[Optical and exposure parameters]
+ + + + + + +

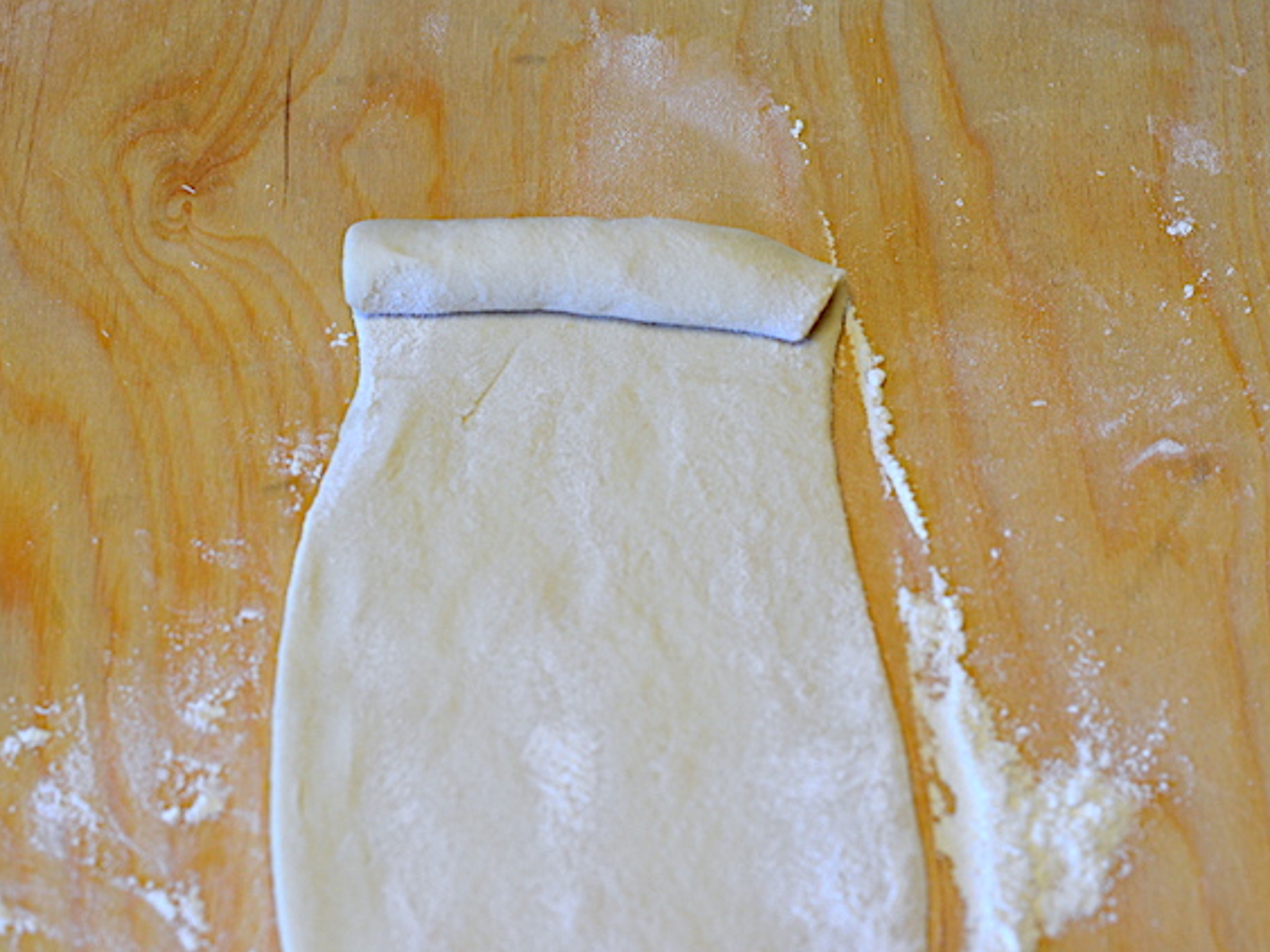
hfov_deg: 23.8
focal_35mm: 82
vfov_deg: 18.0
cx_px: 593
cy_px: 473
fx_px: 3008
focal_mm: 50
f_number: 4
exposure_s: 1/60
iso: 400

+ + + + + + +

## Problem to solve
Would you give the data above again word for word, skipping any images?

## Solution for this exercise
hfov_deg: 23.8
focal_35mm: 82
vfov_deg: 18.0
cx_px: 593
cy_px: 473
fx_px: 3008
focal_mm: 50
f_number: 4
exposure_s: 1/60
iso: 400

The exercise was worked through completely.